Through a variety of case studies – labor relations in the U.S. meatpacking industry, the globalisation process in Juárez, Mexico, financial reform in Cuba, and an interfaith Ugandan coffee cooperative – she will provide a framework for understanding the conditions under which markets promote just or unjust outcomes (e.g., discrimination, income inequality, environmental degradation, or racial justice, human rights, and equitable growth). Her talk will touch on subject matter as varied as food, religion, banking, and race and gender equality, from a multi-disciplinary perspective. It will offer an analysis of markets based on community rather than pure individualism that has the potential to change the way we think about economic rationality.
Professor Neiman will be discussing her recently published book, Markets, Community and Just Infrastructures.

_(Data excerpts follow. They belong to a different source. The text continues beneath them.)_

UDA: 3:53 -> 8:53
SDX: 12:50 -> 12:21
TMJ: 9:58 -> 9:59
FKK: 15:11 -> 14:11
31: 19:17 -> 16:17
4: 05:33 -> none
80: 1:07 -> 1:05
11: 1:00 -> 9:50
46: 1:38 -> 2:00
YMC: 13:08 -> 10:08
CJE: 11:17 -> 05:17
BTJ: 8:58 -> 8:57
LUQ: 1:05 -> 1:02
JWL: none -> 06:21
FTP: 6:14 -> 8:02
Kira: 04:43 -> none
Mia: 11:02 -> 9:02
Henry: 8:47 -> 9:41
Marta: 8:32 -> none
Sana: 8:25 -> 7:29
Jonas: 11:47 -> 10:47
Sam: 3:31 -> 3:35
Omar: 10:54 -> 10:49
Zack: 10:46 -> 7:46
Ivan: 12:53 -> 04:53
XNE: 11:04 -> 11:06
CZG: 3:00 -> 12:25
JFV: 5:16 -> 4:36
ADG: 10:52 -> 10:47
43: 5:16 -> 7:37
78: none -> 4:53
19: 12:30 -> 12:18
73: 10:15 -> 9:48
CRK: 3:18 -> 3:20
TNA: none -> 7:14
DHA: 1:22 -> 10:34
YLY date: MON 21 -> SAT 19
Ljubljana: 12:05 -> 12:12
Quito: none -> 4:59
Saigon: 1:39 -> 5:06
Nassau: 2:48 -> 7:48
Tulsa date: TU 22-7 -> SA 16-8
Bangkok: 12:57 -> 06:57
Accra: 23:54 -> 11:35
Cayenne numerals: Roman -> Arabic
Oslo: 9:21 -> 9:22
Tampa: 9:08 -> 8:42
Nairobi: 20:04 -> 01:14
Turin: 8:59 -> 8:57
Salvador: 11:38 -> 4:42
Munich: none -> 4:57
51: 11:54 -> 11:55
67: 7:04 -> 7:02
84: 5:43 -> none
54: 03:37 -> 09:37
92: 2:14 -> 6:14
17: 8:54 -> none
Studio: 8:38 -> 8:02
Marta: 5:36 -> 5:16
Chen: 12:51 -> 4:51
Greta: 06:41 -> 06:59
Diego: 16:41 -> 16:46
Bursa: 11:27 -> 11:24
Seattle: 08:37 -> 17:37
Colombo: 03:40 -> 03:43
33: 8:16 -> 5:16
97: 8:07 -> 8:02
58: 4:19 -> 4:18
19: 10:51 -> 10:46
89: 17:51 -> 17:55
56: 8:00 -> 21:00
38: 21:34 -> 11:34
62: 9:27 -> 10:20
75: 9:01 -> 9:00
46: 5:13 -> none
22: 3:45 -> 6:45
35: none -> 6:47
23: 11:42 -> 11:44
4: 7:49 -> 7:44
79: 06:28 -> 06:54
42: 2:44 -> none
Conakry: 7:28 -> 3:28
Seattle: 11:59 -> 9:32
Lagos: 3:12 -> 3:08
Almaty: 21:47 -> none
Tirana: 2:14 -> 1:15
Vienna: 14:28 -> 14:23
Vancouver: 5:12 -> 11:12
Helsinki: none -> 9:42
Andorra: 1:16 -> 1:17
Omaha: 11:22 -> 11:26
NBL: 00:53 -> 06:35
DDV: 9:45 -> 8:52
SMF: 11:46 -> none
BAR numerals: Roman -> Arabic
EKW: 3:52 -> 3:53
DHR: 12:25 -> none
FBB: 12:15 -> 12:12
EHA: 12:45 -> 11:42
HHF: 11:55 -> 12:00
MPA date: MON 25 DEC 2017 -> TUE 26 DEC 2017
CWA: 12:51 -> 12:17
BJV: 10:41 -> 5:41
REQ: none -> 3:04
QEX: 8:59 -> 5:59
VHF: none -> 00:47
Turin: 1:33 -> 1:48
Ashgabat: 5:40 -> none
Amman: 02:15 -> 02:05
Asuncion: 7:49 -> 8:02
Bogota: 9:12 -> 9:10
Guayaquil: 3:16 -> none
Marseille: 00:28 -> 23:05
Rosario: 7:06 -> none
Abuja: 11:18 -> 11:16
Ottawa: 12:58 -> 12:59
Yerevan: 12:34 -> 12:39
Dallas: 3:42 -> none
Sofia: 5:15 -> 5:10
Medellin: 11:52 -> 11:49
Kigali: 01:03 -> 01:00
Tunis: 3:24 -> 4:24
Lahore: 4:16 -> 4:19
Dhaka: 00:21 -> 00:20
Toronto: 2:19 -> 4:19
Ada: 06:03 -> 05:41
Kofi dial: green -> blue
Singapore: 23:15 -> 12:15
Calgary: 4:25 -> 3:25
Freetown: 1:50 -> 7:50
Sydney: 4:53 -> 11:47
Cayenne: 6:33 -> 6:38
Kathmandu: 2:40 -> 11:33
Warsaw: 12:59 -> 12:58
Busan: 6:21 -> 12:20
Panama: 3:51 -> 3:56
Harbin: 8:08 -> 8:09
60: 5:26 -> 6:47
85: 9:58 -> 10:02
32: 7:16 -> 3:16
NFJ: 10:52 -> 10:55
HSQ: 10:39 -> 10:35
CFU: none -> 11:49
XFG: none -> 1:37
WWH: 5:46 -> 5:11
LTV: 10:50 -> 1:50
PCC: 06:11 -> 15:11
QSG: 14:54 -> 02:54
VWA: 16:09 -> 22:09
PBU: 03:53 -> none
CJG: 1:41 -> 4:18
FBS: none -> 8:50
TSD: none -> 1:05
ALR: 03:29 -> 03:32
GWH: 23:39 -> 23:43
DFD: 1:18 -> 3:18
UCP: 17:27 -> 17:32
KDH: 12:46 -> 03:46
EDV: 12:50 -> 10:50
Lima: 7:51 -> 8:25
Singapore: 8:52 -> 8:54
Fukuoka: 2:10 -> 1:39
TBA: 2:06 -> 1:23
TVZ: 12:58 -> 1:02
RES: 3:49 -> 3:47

Nancy Neiman is a visiting Fulbright-Nehru Research Fellow studying the challenges facing pastoralists and especially pastoralist women in Gujarat during migration. She earned an MA in Economics and a PhD in Political Science from Yale University. She has taught at Scripps College since 1993, where she has held positions in the Politics and Economics Departments and the Mary Wig Johnson Chair in Teaching. Professor Neiman’s previous work includes States, Banks, and Markets: Mexico’s Path to Financial Liberalization in Comparative Perspective (Westview, 2001). Her research covers a wide variety of topics, including neoliberalism, dollarisation, financial crises in Latin America, fair trade coffee in Africa, alternative education in the U.S., and politics of the global food movement. Her recently published book Markets, Community and Just Infrastructures, represents a culmination of years of diverse and interdisciplinary teaching, research, and community engagement.